米国財団法人野口医学研究所

TJUでの研修レポート

学生岩見佳織

2018年3月米国トーマス・ジェファーソン大学

私は今回20183月26日から五日間野口医学研究所が主催するThomas Jefferson UniversityでのClinical skills programに参加させて頂きました。私はもともと海外での医療に興味があり、他のプログラムに参加させて頂いた経験もあったのですが、5年生の一年間日本で臨床実習を行い改めて海外の医療を実際に自分の目で見てみたいという思いから、今回選考会に参加させて頂きました。今回の実習では実際にアメリカの医療現場に触れることで日本とアメリカの医療の違いやそれぞれの良い点、悪い点などを自分なりに考える事が出来ました。五日間でInternal medicine, Neurology, Emergency Medicine, Family medicine, Pediatricsの四つの科で実習させて頂き毎日学ぶ事が沢山あり、とても貴重な経験になりました。
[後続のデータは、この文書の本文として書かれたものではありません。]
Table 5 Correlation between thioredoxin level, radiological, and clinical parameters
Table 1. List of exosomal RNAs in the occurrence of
Internal medicineでは上級医1人、レジデント2人、医学生2人からなるチームにつき、まず朝のカンファレンスに参加しました。カンファレンスではレジデントや医学生が患者さんのプレゼンを行い指導医の先生がレジデントや医学生に質問したりといった様子でした。先生方だけでなく医学生も患者さんの診断や治療法についての議論に積極的に参加していたことに驚き、自分たちも見習わなくてはならないと感じました。カンファレンスの後のInpatient roundsでは、身体所見を一人一人とって時間をかけてしっかりと患者さんと話をしている印象を受けました。その中には精神科にコンサルトしている不安の強い患者さんもいましたが、患者さんの話をしっかりと時間をかけて聞いていて、信頼関係を築こうとしている姿勢が印象的でした。
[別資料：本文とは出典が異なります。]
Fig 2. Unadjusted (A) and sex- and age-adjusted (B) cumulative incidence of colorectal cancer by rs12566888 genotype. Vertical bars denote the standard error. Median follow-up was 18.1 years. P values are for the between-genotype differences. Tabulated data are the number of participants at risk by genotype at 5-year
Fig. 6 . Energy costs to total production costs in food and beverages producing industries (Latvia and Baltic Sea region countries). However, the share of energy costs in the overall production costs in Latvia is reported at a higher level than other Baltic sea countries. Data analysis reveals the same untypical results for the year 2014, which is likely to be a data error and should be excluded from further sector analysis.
Emergency medicineではwalk-inの患者さんや軽傷の患者さんについては医学生、レジデントがまず最初に問診や身体所見をとってattending doctorに報告し、自分の考える鑑別疾患や必要な検査について相談するというようなシステムでした。ERを回ってみて仕事がそれぞれの役職でしっかり分担されているところが日本と大きく異なる点であると思いました。日本では、ルート確保や採血は研修医の仕事という部分が大きいと思いますが、ここでは看護師、検査技師、nurse practitionerが役割を分担して行っていて、医師は指示出しや、他科へのコンサルト等を行っていました。また、医学生もチームの一員として積極的に診療に関わっていました。
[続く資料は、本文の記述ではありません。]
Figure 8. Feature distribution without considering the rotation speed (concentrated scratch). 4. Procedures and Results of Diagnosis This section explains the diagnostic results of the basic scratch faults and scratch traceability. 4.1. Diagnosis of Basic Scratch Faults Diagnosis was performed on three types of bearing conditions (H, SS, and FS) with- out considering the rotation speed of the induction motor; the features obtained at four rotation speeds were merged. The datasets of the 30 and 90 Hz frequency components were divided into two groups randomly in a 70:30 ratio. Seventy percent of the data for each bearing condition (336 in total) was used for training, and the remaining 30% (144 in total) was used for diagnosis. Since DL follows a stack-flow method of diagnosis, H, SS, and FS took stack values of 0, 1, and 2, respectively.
個人的に最も勉強になったのはNeurology でのカンファレンスと回診に参加させて頂いた時でした。epilepsy unitのチームについたのですが、入院患者さんは難治性のてんかんで、4人と少なかったためか一人一人今の状況や治療法についてしっかりとみんなで話し合い、roundでも患者さんや家族の訴えを聞いて真摯に対応している様子でした。Attending doctorDr. Higdonは私達学生にも患者さんのことや新しい治療について詳しく説明して下さり、沢山の質問にも丁寧に答えて下さりました。特に苦手な脳波について本当に基本的なところから教えて下さり、とても勉強になりました。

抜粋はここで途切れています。